Calamusa and ALLIEDFLEX are enthusiastic participants in the Global Pouch Forum, a conference devoted to stand-up pouches. It was established in 1996, held its first event the following year, and is now in its twenty-sixth year in North America. Calamusa regards it as a great success as it provides an annual venue to introduce pouches to hundreds of people and drum up new business, as well as to introduce new products and applications to the format. The 2023 Global Pouch Forum was held in June in Rosemont, Illinois.

ALLIEDFLEX has positioned itself on the cutting edge of packaging technology since its inception, but it is not always so easy to put forth newer solutions to potential clients. A reluctance toward change is what Calamusa sees as one of the biggest ongoing challenges in the packaging industry, as multinational companies have often been dealing with the same packaging methods for centuries and are not convinced by newer techniques.

He believes that younger demographics, especially those familiar with stand-up pouch technology, are more likely to adopt it. Packaging as a whole is growing, and Calamusa feels that its evolution will continue, especially if bigger companies continue to accept the transition toward flexible packaging.
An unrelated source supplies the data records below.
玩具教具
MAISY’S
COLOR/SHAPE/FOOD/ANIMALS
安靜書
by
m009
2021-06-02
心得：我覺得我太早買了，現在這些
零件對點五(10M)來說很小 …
The flexible package is part of both the ALLIEDFLEX product approach and the newer wave of packaging solutions but, in recent years, Calamusa observes that plastic—the primary material that enables flexible packaging like the stand-up pouch and others—has been attacked on many fronts. He feels these attacks are not warranted, as the flexible package is ultimately more environmentally beneficial than other materials like cans, bottles, and jars, which take a tremendous amount of energy and shipping to produce, the infrastructure for which needs to be warehoused and stored as well.
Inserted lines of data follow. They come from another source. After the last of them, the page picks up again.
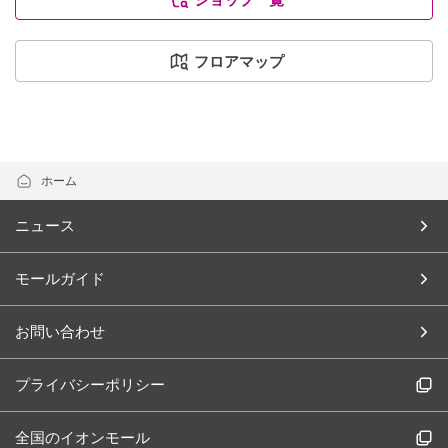
フロアマップ
ホーム
ニュース
モールガイド
お問い合わせ
プライバシーポリシー
全国のイオンモール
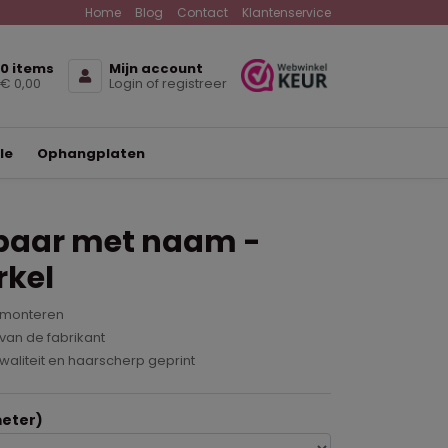
Home
Blog
Contact
Klantenservice
0 items
Mijn account
€ 0,00
Login of registreer
le
Ophangplaten
aar met naam -
rkel
 monteren
van de fabrikant
waliteit en haarscherp geprint
eter)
“Even though cans, bottles, and jars are theoretically recyclable, we are only recycling about forty to fifty percent on average,” Calamusa says. He estimates that flexible pouch packaging ships in a single truckload what other containers achieve in twenty-five, meaning flexible pouch packaging reduces energy and pollution as well as packaging costs.

Calamusa advocates for plastic as “a miracle product,” as it is low-cost, efficient, has the greatest longevity and barrier properties, is lightweight, and is the basis of many modern, more efficient products. While he admits that much of plastic ends up in landfills, he stresses that alternatives to it are not nearly as green as purported by some and wishes for the packaging industry to not completely abandon plastic so as not to miss out on the overall benefits that flexible packaging offers the industry.
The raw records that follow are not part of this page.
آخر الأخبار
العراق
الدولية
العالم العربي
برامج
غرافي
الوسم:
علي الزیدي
As far as he is concerned, ALLIEDFLEX will continue to keep itself busy and public-facing in the future. The business typically participates in packaging shows and exhibitions to share its machines, as well as educational forums and conferences, consulting opportunities, and presentations to advocate for and promote flexible packaging technology.

To help broaden its scope within flexible packaging and draw on the expertise of those in its field, the company is a general member of The Association for Packaging and Processing Technologies, formerly the Packaging Machine Manufacturers Institute, a collective of around 45,000 members, and it will also look to do more work in the future with the Flexible Packaging Association as it aims to deepen its work within its home territory of flexible packaging.

“It’s very important for us to work with the material side of the business and collaborate with our partners and keep the momentum moving forward,” says Calamusa. The demand for packaging is only continuing to grow, so companies like ALLIEDFLEX may soon see a boost, especially as it pertains to new, innovative methods of making sure products get to where they are going safely.